---- Podany tekst
Jesteś na 3 stronie. Przejdź do: 1 2 3 4
Mirabell

2004-03-02 15:58

Oj, to widzę, że się tym komentarzem narażę trochę, ale niestety, mnie sie to nie podobało. Nie ze względu na rażący temat czy coś w tym stylu, tylko na naiwność. Niestety, za dużo czytałam o uzaleznieniach, żeby w taką dworcową sielnakę uwierzyć. Za dużo zwiarzeń obenych lub byłych narkomanów żeby nie wiedzieć, że tych dwoje za tydzień pobije się za kilka złotych. I chociaż wiersz jest dobrze napisany i przekaz który zawiera (o tolerancji i o miłości) jest dobry, to jednak zadje się że wybrałeś sobie zły temat. Przynajmniej do mnie to nie przemawia, więcej, po przeczytaniu tego byłam przerażona, że można w ogóle coś takiego napisać. Gdyby to był utwór o miłości, no nie wiem, homoseksualistów, ludzi prostych z jakiejś zapadłej wsi gdzie nie dochodzi cywilizacja, chorych (no dobrze, ponosi mnie wyobraźnia i odbiegam od tematu), to byłby piękny, ale za to więcej niż 3 ostawić niestety nie mogę. Nie za "grzech", tylko za to, że nie potrafię uwierzyć w opisaną w nim historię.

Aiwelosse (2004-03-03):
Hej :)

Od razu dziękuję za koment i za ocenę - bo prawda jest taka, że bardziej pomagają w pisaniu komentarze krytyczne niż te wierszyk chwalące. Ot, bardziej motywują :) I bardziej chce się pisać :)

A co do tematu... Well, zapewne nie powieniem tego pisać (nie lubię autorskich interpretacji, bo narzucają swój tok myślenia innym) ale mimo wszystko dwa słowa wystukam :) Bo nie do końca jest prawdą to, że zakochani z tego wiersza to narkomanii... Słowo "ćpun" pada dwa razy, dwa razy z ust ludzi żyjących w ramach społeczneństwa; ludzi, którzy sądzą po pozorach i którzy w swych osądach są często omylni. To oni (opierając się na strojach? stylu życia?) uważają naszych buntowników za narkomanów - a to, czy owa para bierze jest już sprawą otwartą...
--------
---- Wybrane zapisy
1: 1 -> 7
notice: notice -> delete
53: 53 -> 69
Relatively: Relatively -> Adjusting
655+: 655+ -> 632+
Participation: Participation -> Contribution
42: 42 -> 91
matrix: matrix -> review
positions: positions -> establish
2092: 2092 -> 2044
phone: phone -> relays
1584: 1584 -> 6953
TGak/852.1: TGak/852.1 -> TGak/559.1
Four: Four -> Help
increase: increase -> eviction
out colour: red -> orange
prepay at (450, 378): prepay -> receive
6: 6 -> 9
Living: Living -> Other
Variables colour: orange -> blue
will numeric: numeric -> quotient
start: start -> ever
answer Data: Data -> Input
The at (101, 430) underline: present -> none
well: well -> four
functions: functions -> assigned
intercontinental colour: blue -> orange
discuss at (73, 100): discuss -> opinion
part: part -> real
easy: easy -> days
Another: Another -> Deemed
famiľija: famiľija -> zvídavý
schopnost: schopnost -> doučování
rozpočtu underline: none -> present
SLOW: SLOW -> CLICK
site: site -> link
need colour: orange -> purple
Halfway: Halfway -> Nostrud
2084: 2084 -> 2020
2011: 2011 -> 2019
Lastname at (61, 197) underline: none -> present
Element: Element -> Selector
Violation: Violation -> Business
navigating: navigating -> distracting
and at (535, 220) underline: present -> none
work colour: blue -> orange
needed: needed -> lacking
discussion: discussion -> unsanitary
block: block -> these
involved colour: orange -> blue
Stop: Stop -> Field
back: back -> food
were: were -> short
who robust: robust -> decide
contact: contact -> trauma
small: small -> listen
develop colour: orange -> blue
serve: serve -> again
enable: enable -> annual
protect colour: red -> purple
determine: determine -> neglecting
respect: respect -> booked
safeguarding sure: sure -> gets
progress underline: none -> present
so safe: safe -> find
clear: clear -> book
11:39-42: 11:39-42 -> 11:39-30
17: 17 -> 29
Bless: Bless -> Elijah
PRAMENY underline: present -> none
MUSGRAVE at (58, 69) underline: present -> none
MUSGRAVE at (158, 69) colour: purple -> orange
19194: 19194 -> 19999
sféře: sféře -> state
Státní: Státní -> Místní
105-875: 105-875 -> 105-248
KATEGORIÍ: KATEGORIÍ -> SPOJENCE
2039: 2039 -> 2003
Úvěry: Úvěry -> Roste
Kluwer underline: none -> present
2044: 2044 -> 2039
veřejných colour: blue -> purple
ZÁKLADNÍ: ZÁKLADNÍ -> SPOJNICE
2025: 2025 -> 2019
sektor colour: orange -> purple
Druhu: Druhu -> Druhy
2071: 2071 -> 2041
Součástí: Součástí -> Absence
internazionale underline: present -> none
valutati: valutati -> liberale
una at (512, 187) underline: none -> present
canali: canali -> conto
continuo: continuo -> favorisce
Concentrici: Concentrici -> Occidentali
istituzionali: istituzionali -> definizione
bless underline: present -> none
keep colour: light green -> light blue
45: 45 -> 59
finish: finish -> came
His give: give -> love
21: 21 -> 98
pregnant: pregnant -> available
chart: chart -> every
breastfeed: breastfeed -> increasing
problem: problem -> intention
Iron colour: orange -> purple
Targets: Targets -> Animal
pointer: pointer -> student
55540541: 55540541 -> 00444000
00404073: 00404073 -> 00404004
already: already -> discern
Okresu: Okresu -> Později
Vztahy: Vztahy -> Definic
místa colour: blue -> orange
--------
*Lista zadań*.
1. Ile razy w wierszu pada słowo „ćpun” według odpowiedzi Aiwelosse w dyskusji o wierszu?
2. Przełóż na angielski zdanie z dyskusji o wierszu: „Nie ze względu na rażący temat czy coś w tym stylu, tylko na naiwność.”
3. Dopisz dalszy ciąg dyskusji o wierszu, zaczynając zaraz po jej ostatnim zdaniu.

*Odpowiedzi do zadań*.
1. Dwa razy.

2. Not because of the shocking subject or anything like that, but because of its naivety.

3.
Jak było naprawdę? Nawet ja nie wiem. Czasem wyobrażam sobie tą parę jako ludzi, którzy świadomie zdecydowali się nie należeć to tego obrzydliwego, nieludzkiego systemu... A czasem, rzeczywiście, widzę w nich narkomanów, którzy w swoim uczuciu znaleźli najlepszą z kuracji...
A prawda, jak to pisał Clarke, okaże się dużo bardziej niezwykła... :)

Pozdrawiam i jeszcze raz dziękuję za komentarz :)
Aiwe :)

Valturman

2004-03-04 09:54

Miłość i ćpuni. Oni mają tylko jedną "miłość" za którą oddadzą wszytko. Ci na dworcu już wszystko oddali za tę "miłość". To co uprawiają na ławeczce to ułuda, który z miłością nie ma nic wspólnego. Może jest tylko próbą zapomnienia o "miłości" do narkotyku. Jak będzie wyglądoło niby to wzniosłe uczycie międzi dwojgiem narkomanów, gdy dosięgnie ich głód. Będą walczyć między sobą o działkę i zapomną, że podobno sie kochają. Jak widać, najprawdopodobniej bóg nie wszystko rozummie co widzi:(
Zły dobór bohaterów, nie chcę zabierać narkomanom prawa do miłości, ale ten utwór w osadzie to kryptoakceptacja narkotyków.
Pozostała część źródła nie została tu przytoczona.